• _TASK STATEMENT_: The expected output is the data below, restated word for word.

[[ DATASET CONTENT open ]]

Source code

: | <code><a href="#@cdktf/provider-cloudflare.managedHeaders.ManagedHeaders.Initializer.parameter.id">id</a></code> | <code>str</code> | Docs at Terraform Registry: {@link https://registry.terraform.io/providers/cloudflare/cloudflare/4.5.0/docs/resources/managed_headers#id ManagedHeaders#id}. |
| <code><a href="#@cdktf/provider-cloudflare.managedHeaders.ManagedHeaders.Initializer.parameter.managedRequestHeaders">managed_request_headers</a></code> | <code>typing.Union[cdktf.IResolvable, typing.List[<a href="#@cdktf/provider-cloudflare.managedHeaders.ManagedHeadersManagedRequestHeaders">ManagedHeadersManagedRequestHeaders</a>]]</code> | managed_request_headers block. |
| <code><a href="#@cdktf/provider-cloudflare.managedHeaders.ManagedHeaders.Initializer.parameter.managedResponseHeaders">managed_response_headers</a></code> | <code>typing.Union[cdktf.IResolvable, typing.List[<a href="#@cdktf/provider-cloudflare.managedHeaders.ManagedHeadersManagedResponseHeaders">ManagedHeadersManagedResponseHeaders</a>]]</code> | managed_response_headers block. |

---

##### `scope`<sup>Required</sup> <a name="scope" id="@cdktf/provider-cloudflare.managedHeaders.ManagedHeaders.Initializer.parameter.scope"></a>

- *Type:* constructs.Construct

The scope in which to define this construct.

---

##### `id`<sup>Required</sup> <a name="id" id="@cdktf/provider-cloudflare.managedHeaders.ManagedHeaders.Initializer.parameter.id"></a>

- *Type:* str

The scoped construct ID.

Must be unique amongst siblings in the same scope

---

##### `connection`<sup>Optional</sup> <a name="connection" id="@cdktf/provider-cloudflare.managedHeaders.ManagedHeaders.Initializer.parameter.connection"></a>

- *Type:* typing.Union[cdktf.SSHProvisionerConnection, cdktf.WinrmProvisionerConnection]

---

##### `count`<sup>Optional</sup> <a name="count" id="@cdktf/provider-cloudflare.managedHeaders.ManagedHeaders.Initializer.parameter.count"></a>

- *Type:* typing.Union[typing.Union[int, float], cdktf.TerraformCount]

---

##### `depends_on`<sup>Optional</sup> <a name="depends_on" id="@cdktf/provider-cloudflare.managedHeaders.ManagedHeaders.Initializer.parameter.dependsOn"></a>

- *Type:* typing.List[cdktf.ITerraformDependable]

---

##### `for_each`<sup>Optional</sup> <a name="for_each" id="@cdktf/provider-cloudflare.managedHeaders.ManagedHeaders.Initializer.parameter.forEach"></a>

[[ DATASET CONTENT closed ]]

• _COMPLETED EXERCISE_:
Source code

: | <code><a href="#@cdktf/provider-cloudflare.managedHeaders.ManagedHeaders.Initializer.parameter.id">id</a></code> | <code>str</code> | Docs at Terraform Registry: {@link https://registry.terraform.io/providers/cloudflare/cloudflare/4.5.0/docs/resources/managed_headers#id ManagedHeaders#id}. |
| <code><a href="#@cdktf/provider-cloudflare.managedHeaders.ManagedHeaders.Initializer.parameter.managedRequestHeaders">managed_request_headers</a></code> | <code>typing.Union[cdktf.IResolvable, typing.List[<a href="#@cdktf/provider-cloudflare.managedHeaders.ManagedHeadersManagedRequestHeaders">ManagedHeadersManagedRequestHeaders</a>]]</code> | managed_request_headers block. |
| <code><a href="#@cdktf/provider-cloudflare.managedHeaders.ManagedHeaders.Initializer.parameter.managedResponseHeaders">managed_response_headers</a></code> | <code>typing.Union[cdktf.IResolvable, typing.List[<a href="#@cdktf/provider-cloudflare.managedHeaders.ManagedHeadersManagedResponseHeaders">ManagedHeadersManagedResponseHeaders</a>]]</code> | managed_response_headers block. |

---

##### `scope`<sup>Required</sup> <a name="scope" id="@cdktf/provider-cloudflare.managedHeaders.ManagedHeaders.Initializer.parameter.scope"></a>

- *Type:* constructs.Construct

The scope in which to define this construct.

---

##### `id`<sup>Required</sup> <a name="id" id="@cdktf/provider-cloudflare.managedHeaders.ManagedHeaders.Initializer.parameter.id"></a>

- *Type:* str

The scoped construct ID.

Must be unique amongst siblings in the same scope

---

##### `connection`<sup>Optional</sup> <a name="connection" id="@cdktf/provider-cloudflare.managedHeaders.ManagedHeaders.Initializer.parameter.connection"></a>

- *Type:* typing.Union[cdktf.SSHProvisionerConnection, cdktf.WinrmProvisionerConnection]

---

##### `count`<sup>Optional</sup> <a name="count" id="@cdktf/provider-cloudflare.managedHeaders.ManagedHeaders.Initializer.parameter.count"></a>

- *Type:* typing.Union[typing.Union[int, float], cdktf.TerraformCount]

---

##### `depends_on`<sup>Optional</sup> <a name="depends_on" id="@cdktf/provider-cloudflare.managedHeaders.ManagedHeaders.Initializer.parameter.dependsOn"></a>

- *Type:* typing.List[cdktf.ITerraformDependable]

---

##### `for_each`<sup>Optional</sup> <a name="for_each" id="@cdktf/provider-cloudflare.managedHeaders.ManagedHeaders.Initializer.parameter.forEach"></a>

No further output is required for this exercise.